Dabeaz

Dave Beazley's mondo computer blog. [ homepage ]

Tuesday, February 02, 2010

 

A Context Manager for Timing Benchmarks

I spend a lot of time studying different aspects of Python, different implementation techniques, and so forth. As part of that, I often carry out little performance benchmarks. For small things, I'll often use the timeit module. For example:

>>> from timeit import timeit
>>> timeit("math.sin(2)","import math")
0.29826998710632324
>>> timeit("sin(2)","from math import sin")
0.21983098983764648
>>>

However, for larger blocks of code, I tend to just use the time module directly like this:

import time
start = time.time()
...
... some big calculation
...
end = time.time()
print("Whatever : %0.3f seconds" % (end-start))

Having typed that particular code template more often than I care to admit, it occurred to me that I really ought to just make a context manager for doing it. Something like this:

# benchmark.py
import time
class benchmark(object):
    def __init__(self,name):
        self.name = name
    def __enter__(self):
        self.start = time.time()
    def __exit__(self,ty,val,tb):
        end = time.time()
        print("%s : %0.3f seconds" % (self.name, end-self.start))
        return False

Now, I can just use that context manager whenever I want to do that kind of timing benchmark. For example:

# fileitertest.py
from benchmark import benchmark

with benchmark("iterate by lines (UTF-8)"):
     for line in open("biglog.txt",encoding='utf-8'):
          pass

with benchmark("iterate by lines (Latin-1)"):
     for line in open("biglog.txt",encoding='latin-1'):
         pass

with benchmark("iterate by lines (Binary)"):
     for line in open("biglog.txt","rb"):
         pass

If you run it, you might get output like this:

bash % python3 fileitertest.py
iterate by lines (UTF-8) : 3.903 seconds
iterate by lines (Latin-1) : 3.615 seconds
iterate by lines (Binary) : 1.886 seconds

Nice. I like it already!


Comments:
Thanks! It's also a nice instructional use case for a homemade context manager!
 
I use a decorator for this:

def TimeFunction(func):
"""Decorator to time a function."""
def wrapper(*args, **kwargs):
t1 = time.time()
res = func(*args, **kwargs)
t2 = time.time()
print '%s took %0.3f ms' % (func.func_name, (t2-t1)*1000.0)
return res
return wrapper
 
I have a similar tool but I use pystones instead of seconds to make my measures comparables from one box to another.
 
@Tarek: that is interesting. I'm of course familiar with the overall pystones benchmark in the test suite, but not with how to run tests of targeted user code in pystone context. Do you have sample code I can see? Thanks.
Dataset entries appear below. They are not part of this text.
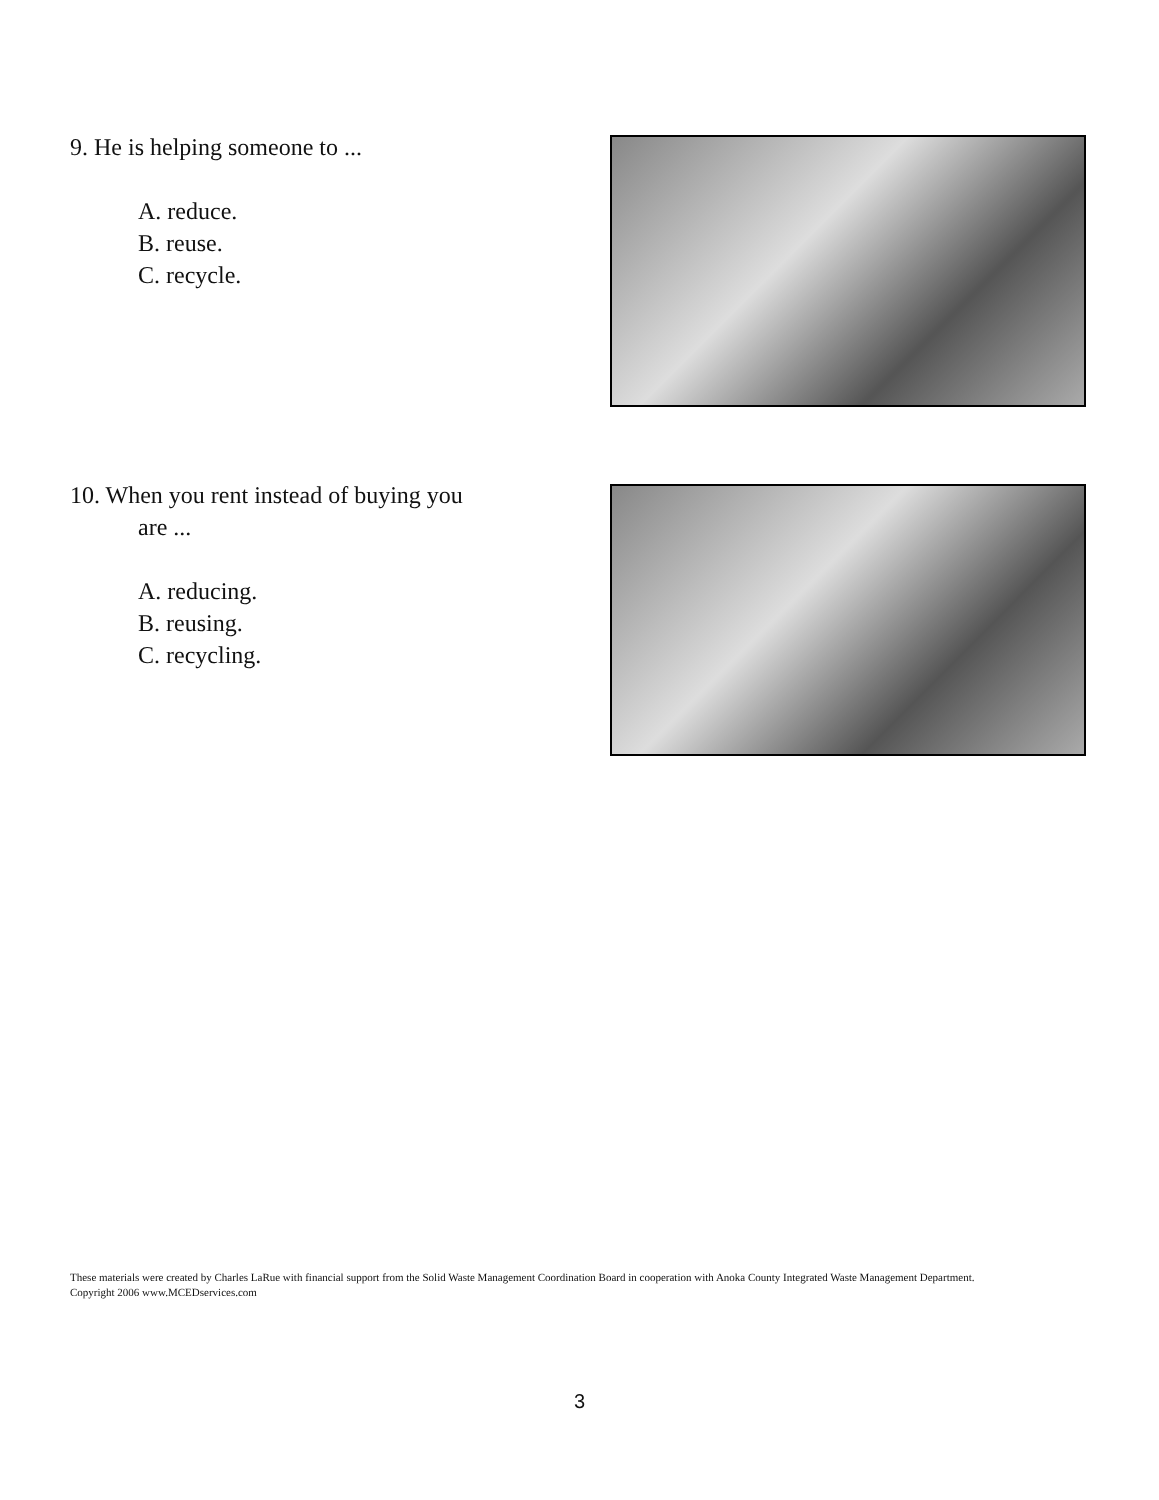9. He is helping someone to ...
A. reduce.
B. reuse.
C. recycle.
10. When you rent instead of buying you
are ...
A. reducing.
B. reusing.
C. recycling.
These materials were created by Charles LaRue with financial support from the Solid Waste Management Coordination Board in cooperation with Anoka County Integrated Waste Management Department. Copyright 2006 www.MCEDservices.com
3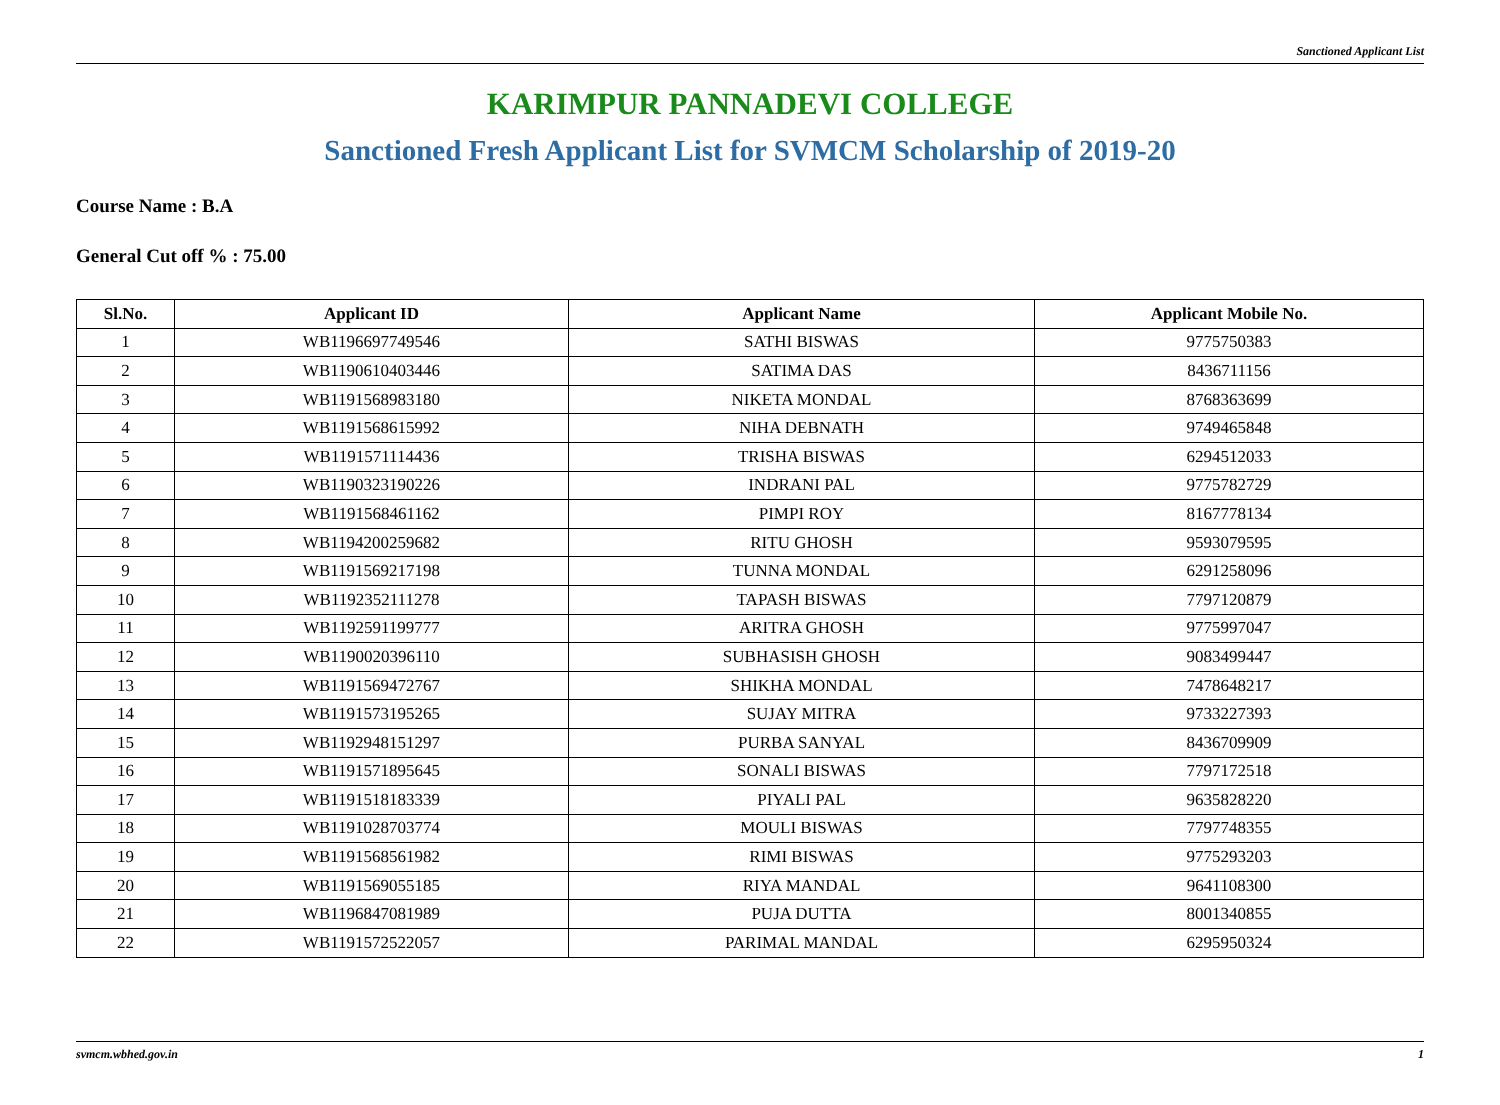Sanctioned Applicant List
KARIMPUR PANNADEVI COLLEGE
Sanctioned Fresh Applicant List for SVMCM Scholarship of 2019-20
Course Name : B.A
General Cut off % : 75.00
| Sl.No. | Applicant ID | Applicant Name | Applicant Mobile No. |
| --- | --- | --- | --- |
| 1 | WB1196697749546 | SATHI BISWAS | 9775750383 |
| 2 | WB1190610403446 | SATIMA DAS | 8436711156 |
| 3 | WB1191568983180 | NIKETA MONDAL | 8768363699 |
| 4 | WB1191568615992 | NIHA DEBNATH | 9749465848 |
| 5 | WB1191571114436 | TRISHA BISWAS | 6294512033 |
| 6 | WB1190323190226 | INDRANI PAL | 9775782729 |
| 7 | WB1191568461162 | PIMPI ROY | 8167778134 |
| 8 | WB1194200259682 | RITU GHOSH | 9593079595 |
| 9 | WB1191569217198 | TUNNA MONDAL | 6291258096 |
| 10 | WB1192352111278 | TAPASH BISWAS | 7797120879 |
| 11 | WB1192591199777 | ARITRA GHOSH | 9775997047 |
| 12 | WB1190020396110 | SUBHASISH GHOSH | 9083499447 |
| 13 | WB1191569472767 | SHIKHA MONDAL | 7478648217 |
| 14 | WB1191573195265 | SUJAY MITRA | 9733227393 |
| 15 | WB1192948151297 | PURBA SANYAL | 8436709909 |
| 16 | WB1191571895645 | SONALI BISWAS | 7797172518 |
| 17 | WB1191518183339 | PIYALI PAL | 9635828220 |
| 18 | WB1191028703774 | MOULI BISWAS | 7797748355 |
| 19 | WB1191568561982 | RIMI BISWAS | 9775293203 |
| 20 | WB1191569055185 | RIYA MANDAL | 9641108300 |
| 21 | WB1196847081989 | PUJA DUTTA | 8001340855 |
| 22 | WB1191572522057 | PARIMAL MANDAL | 6295950324 |
svmcm.wbhed.gov.in 1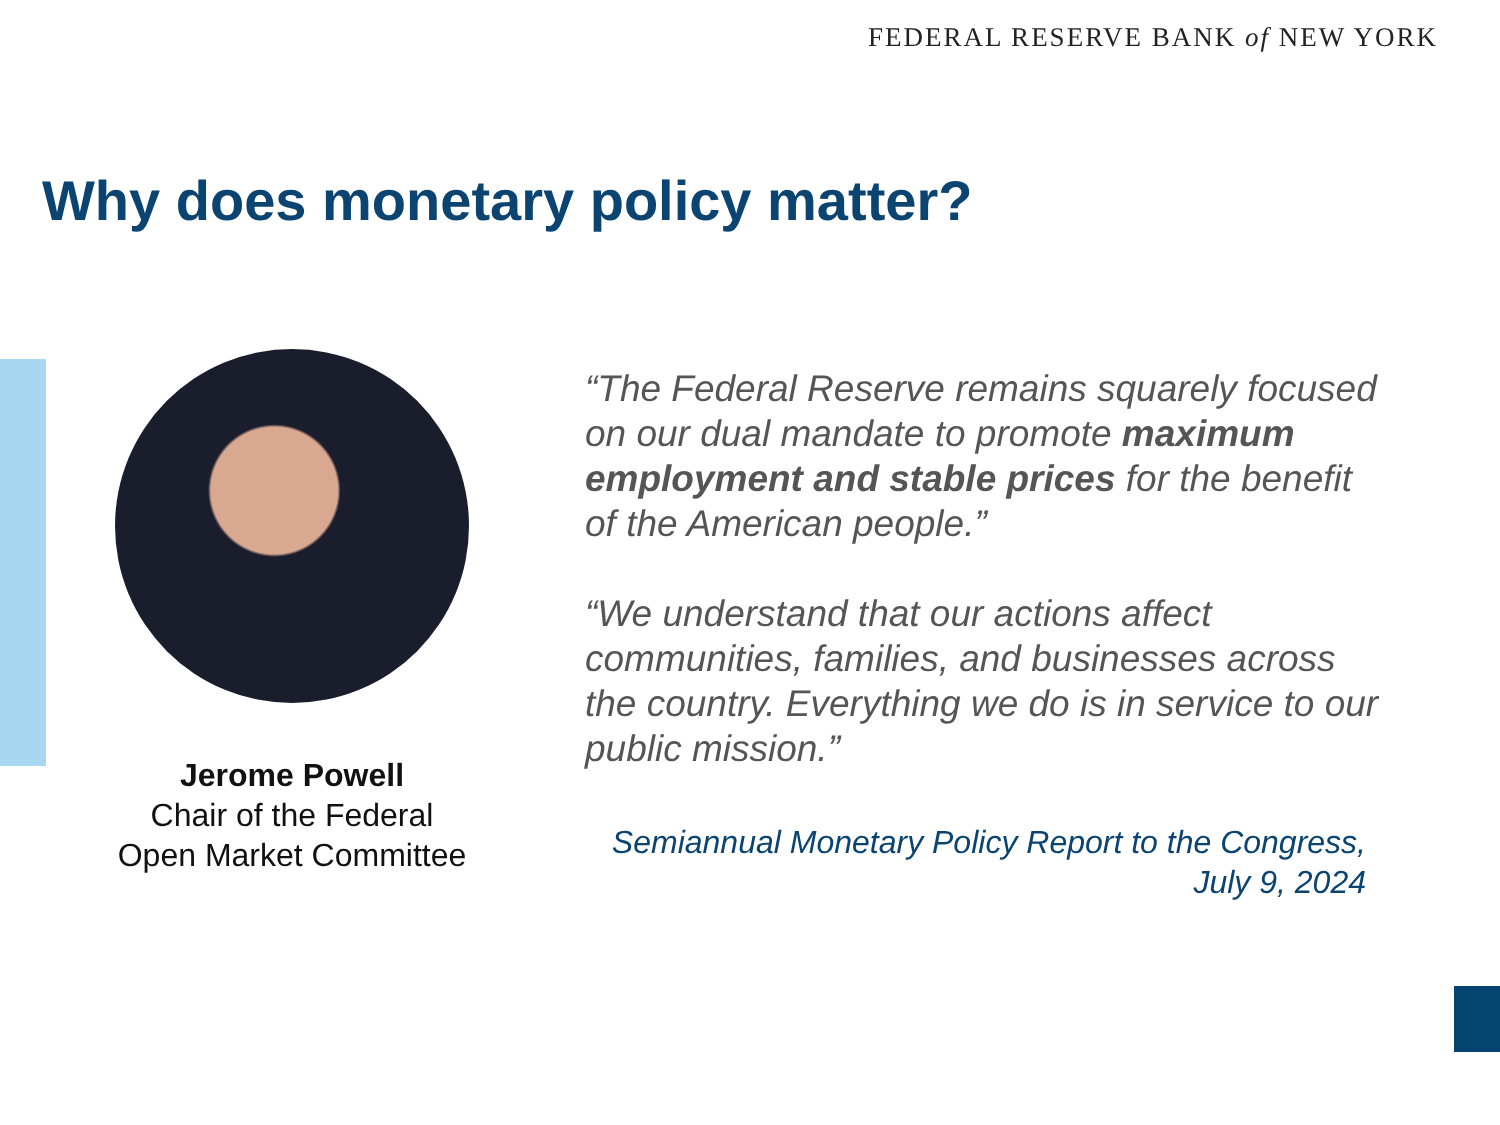FEDERAL RESERVE BANK of NEW YORK
Why does monetary policy matter?
Jerome Powell
Chair of the Federal
Open Market Committee
“The Federal Reserve remains squarely focused on our dual mandate to promote maximum employment and stable prices for the benefit of the American people.”
“We understand that our actions affect communities, families, and businesses across the country. Everything we do is in service to our public mission.”
Semiannual Monetary Policy Report to the Congress,
July 9, 2024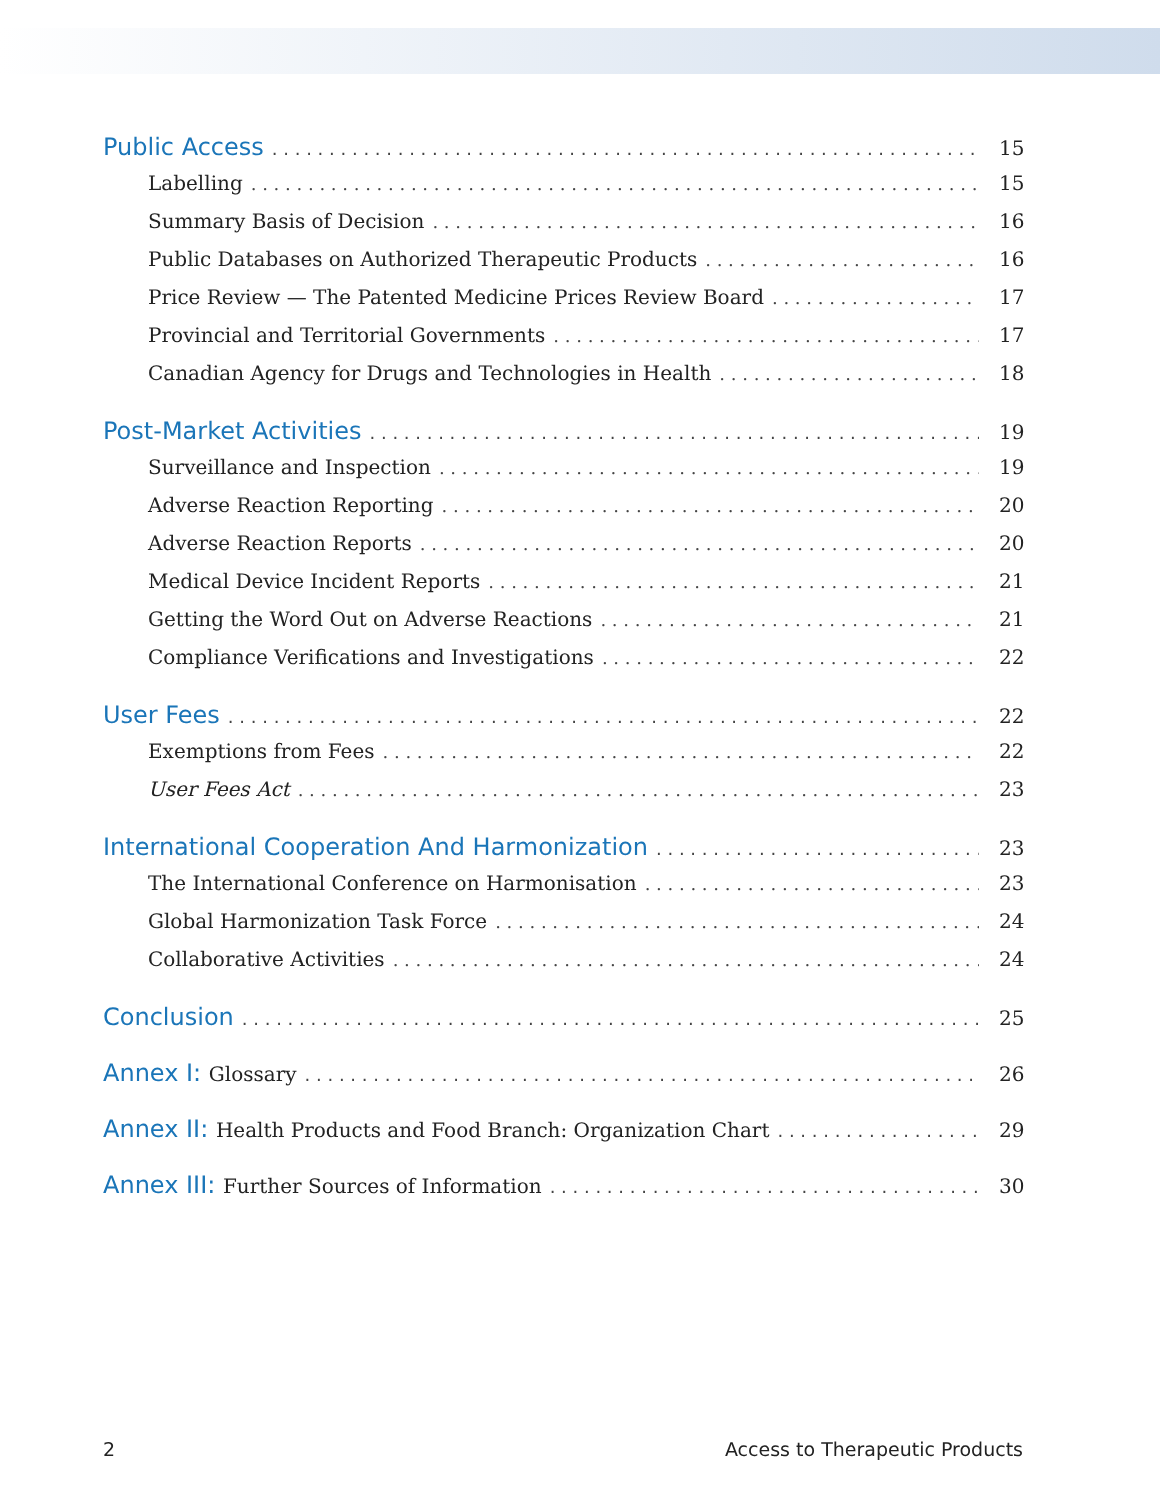Public Access 15
Labelling 15
Summary Basis of Decision 16
Public Databases on Authorized Therapeutic Products 16
Price Review — The Patented Medicine Prices Review Board 17
Provincial and Territorial Governments 17
Canadian Agency for Drugs and Technologies in Health 18
Post-Market Activities 19
Surveillance and Inspection 19
Adverse Reaction Reporting 20
Adverse Reaction Reports 20
Medical Device Incident Reports 21
Getting the Word Out on Adverse Reactions 21
Compliance Verifications and Investigations 22
User Fees 22
Exemptions from Fees 22
User Fees Act 23
International Cooperation And Harmonization 23
The International Conference on Harmonisation 23
Global Harmonization Task Force 24
Collaborative Activities 24
Conclusion 25
Annex I: Glossary 26
Annex II: Health Products and Food Branch: Organization Chart 29
Annex III: Further Sources of Information 30
2 Access to Therapeutic Products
@David: handy. I too write those time.time() calls a lot, and this should save me a few keystrokes.
 
Tarek, I'm also interested in this pystone conversion. Is there some description of that or a formula? I know of a general pystones benchmark, but don't know how it applies to more specific tests I might want to do myself.
 
My guess Tarek is referring to this:
http://code.activestate.com/recipes/440700/

I haven't tried it personally...
 
On Windows, time.clock() should be used instead of time.time().